Period of Performance: 05/01/1991 - 11/30/1992


Phase 2 SBIR

Recipient Firm

Fein-marquart Associates
Baltimore, MD 21212
Principal Investigator


For many years, the National Cancer Institute (NCI) has surveyed the chemical literature to identify new chemical compounds of interest for testing against cancer. The chemical structure of all such compounds must be entered into a computer system so that the compounds can be registered against previously tested compounds, and so that records of the chemical structure can be searched and displayed as necessary by NCI, NCI contractor, and NCI supplier personnel. This chemical structure information is presently entered manually by chemists using interactive graphics terminals.
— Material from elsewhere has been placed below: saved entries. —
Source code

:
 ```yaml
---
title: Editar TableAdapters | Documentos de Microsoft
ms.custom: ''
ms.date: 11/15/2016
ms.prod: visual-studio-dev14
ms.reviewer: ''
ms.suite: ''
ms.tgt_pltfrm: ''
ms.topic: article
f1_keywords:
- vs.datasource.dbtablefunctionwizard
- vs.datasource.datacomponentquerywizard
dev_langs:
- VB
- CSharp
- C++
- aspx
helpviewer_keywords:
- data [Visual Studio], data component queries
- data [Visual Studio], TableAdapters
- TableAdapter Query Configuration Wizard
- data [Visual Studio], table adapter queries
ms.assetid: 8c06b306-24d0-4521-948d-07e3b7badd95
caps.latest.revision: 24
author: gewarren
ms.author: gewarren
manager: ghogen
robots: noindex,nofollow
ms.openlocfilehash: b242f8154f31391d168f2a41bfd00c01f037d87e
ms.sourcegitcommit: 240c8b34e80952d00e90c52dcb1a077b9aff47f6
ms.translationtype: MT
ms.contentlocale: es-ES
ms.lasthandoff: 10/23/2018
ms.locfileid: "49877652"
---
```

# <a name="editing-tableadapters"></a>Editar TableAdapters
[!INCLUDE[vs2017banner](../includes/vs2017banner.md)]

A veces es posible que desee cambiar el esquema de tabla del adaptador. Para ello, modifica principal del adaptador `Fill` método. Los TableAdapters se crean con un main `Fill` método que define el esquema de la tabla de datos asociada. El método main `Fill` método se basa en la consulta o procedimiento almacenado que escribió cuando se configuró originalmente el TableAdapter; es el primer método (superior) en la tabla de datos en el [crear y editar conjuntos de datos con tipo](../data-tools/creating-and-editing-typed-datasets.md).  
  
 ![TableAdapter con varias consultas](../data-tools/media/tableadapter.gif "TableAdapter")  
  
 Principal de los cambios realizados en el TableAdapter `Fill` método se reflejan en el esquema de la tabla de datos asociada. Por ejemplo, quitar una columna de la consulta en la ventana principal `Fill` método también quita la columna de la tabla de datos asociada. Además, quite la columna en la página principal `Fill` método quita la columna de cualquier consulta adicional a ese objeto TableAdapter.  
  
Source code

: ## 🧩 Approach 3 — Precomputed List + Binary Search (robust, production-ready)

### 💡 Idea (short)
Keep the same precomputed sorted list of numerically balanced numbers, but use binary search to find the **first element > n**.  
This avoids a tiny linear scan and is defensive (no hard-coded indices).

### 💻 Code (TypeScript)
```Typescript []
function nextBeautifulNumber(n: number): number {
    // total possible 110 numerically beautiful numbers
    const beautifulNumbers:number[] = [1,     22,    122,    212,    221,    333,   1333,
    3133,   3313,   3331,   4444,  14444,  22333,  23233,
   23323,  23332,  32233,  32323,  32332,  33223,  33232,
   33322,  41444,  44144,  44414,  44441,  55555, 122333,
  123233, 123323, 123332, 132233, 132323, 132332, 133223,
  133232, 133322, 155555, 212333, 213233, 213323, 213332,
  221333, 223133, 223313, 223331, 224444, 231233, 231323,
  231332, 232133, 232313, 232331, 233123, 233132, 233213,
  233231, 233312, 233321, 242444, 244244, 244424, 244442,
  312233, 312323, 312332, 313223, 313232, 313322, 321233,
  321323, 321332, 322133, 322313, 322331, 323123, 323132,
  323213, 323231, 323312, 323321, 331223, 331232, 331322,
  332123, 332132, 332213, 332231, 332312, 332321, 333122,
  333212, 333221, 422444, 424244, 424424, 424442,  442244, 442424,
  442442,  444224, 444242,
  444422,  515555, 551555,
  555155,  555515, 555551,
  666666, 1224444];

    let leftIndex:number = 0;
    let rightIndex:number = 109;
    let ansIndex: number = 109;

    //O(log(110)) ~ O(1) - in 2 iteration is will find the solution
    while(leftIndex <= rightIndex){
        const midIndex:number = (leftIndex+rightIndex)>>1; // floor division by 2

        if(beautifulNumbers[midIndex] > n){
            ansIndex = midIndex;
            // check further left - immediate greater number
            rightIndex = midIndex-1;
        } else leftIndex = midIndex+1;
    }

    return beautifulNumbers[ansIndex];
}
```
With recent developments in the optical scanner and OCR (optical character recognition) areas, it is believed that a system can be developed to read chemical structure information directly from the pages of a technical journal (or other publication) and to translate automatically such information into a connection table for use in a chemical structure oriented computer system. The proposed effort is intended to assess in detail the feasibility and practicality of developing such a system. Optical scanners, together with OCR software, will be evaluated for this application. Algorithms and procedures for the recognition of various structural features, and for the translation of those features into a connection table, will be developed. Assessments of the effectiveness of the system on selected printed chemical structures will be made, and recommendations for full prototype development will be given.